Model Calibration in Machine Learning: An Important but Inconspicuous Concept

Introduction
The concept behind model calibration
Some real-time applications of model calibration
Conclusion
References

Introduction

Calibration- Although is one of the most important concepts in machine learning, is not spoken about enough among beginner enthusiasts in the AI/ML space. The calibration tells us how much we can trust a model prediction, especially in classification models. Having a good grasp of calibration is a necessity for the meaningful interpretation of numerical outputs of machine learning classifiers. In this article, we'll discuss the theory behind machine learning model calibration and its importance through some simple real-life examples.

The concept behind model calibration

A machine learning model is calibrated if it produces calibrated probabilities. More specifically, probabilities are calibrated where a prediction of a class with confidence p is correct 100*p percentage of the time

Looks complicated?

Let us understand through a simple example:

Let us consider that we need to build a machine-learning model to predict whether it will rain or not on a particular day.
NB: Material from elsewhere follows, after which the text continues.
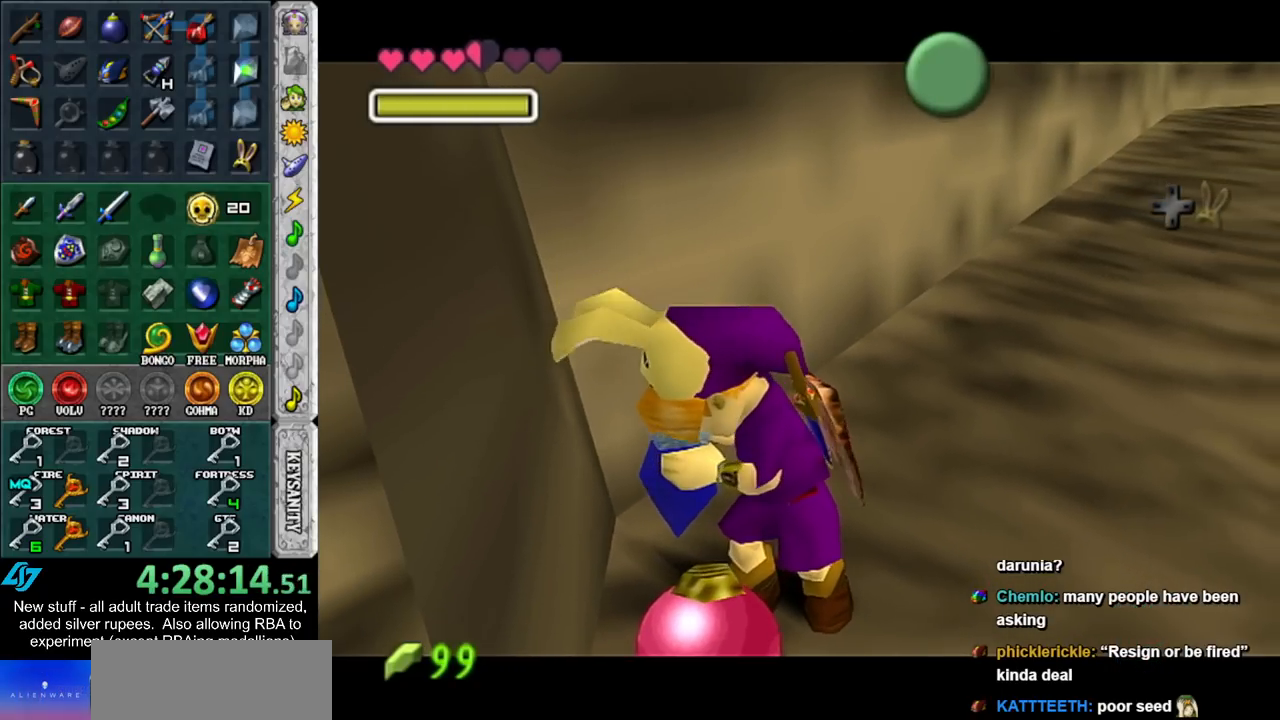
{"buttons": [], "left_stick": "down", "right_stick": "center", "events": [[50, "A", "down"], [50, "B", "down"], [117, "A", "up"], [150, "B", "up"], [200, "left_stick", "down"], [233, "A", "down"], [233, "B", "down"], [300, "A", "up"], [333, "B", "up"], [417, "A", "down"], [417, "B", "down"], [483, "A", "up"], [483, "B", "up"]]}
Since there are only 2 possible outcomes - “Rain” and “No Rain”, we can consider this as a binary classification model.

Here, “Rain” is a positive class which is represented as 1 and “No Rain” is a negative class which is represented as 0.

If the model’s prediction for a particular day is 1 then we can consider that it is expected that the day is going to be rainy.

Similarly, If the model’s prediction for a particular day is 0 then we can consider that it is expecting that the day is not going to be rainy.

In real-time, the machine learning models often represent the prediction as a numerical vector representing some probability values.

So, it is not necessary that we will always get a value of 0 or 1. Usually, if the predicted value is greater than or equal to 0.5 then it is considered 1 and if the predicted value is lesser than 0.5 then it is considered 0.

For example, if the model’s prediction for a particular day is 0.66 then we can consider it as 1. Similarly, if the model’s prediction for a particular day is 0.24 then we can consider it as 0.

Let's assume that our model predicted the outcome for the upcoming 10 days like this:

We can see that if the probability value is greater than or equal to 0.5 then the prediction is “Rain”.

Similarly, We can see that if the probability value is lesser than 0.5 then the prediction is “No Rain”.

Now, the statistical question is -

“Are the probability values real likelihood values for the outcome ?”

In other words, If I am having a probability value of 0.8 then does it means there is an 80% chance that the day will be rainy?

If I am having a probability value of 0.2 then does it means there is a 20% chance that the day will be rainy?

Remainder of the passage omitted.